Re: SQL query is slow

Posted by mhetea <mi...@gmail.com>.

Thank you for your response. 
I used query parallelizm and the time reduced to ~2.3s, which is still too
much. 
Regarding 1. is there any documentation about configuration parameters
(recommended number of nodes, how much data should be stored on each node).
We currently have 2 nodes with 32GB RAM each.
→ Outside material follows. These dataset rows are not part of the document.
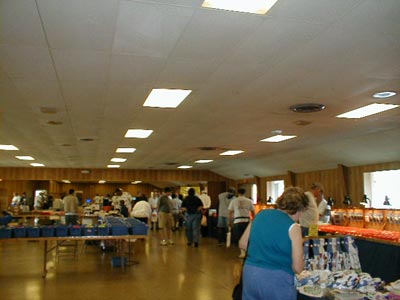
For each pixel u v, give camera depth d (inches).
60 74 178.9
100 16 123.3
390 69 172.9
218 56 157.3
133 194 1092.5
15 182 880.9
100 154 498.9
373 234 170.2
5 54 155.1
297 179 536.4
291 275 106.6
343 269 139.9
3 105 237.3
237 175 686.5
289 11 120.9
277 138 365.1
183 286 231.9
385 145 350.9
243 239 123.5
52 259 331.0
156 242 441.4
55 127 310.5
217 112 256.5
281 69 173.0
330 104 234.1
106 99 222.8
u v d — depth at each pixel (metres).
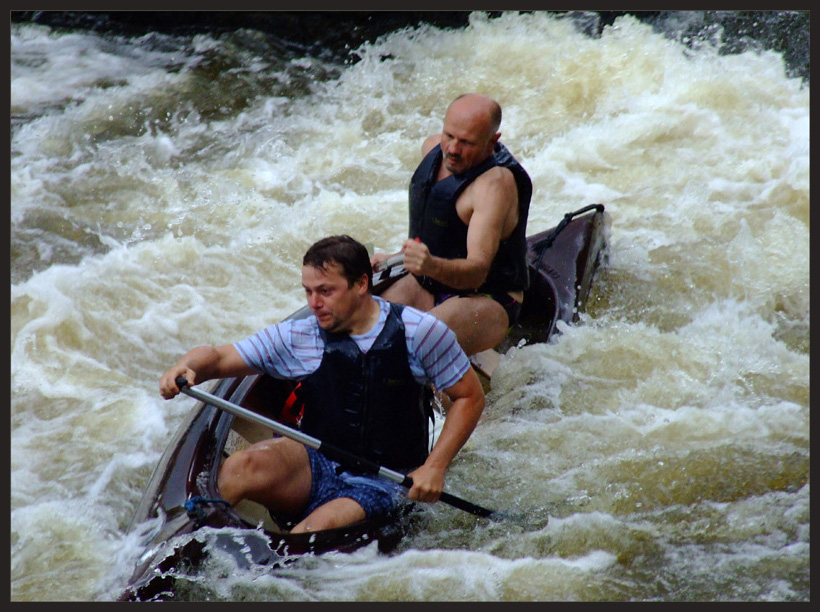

Every 1 million records from
our cache occupy about 1GB (is there a way to see how much memory a cache
actually occupies? we look now at the Allocated next memory segment log
info)
For 3. it seems that the index is hit  from the execution plan:
 /* "productCache".IGNITEPRODUCT_MANUFACTURERCODE_IDX */  
No?

We have this issue also when we use a large OFFSET (we execute this kind of
query because we want paginated results) 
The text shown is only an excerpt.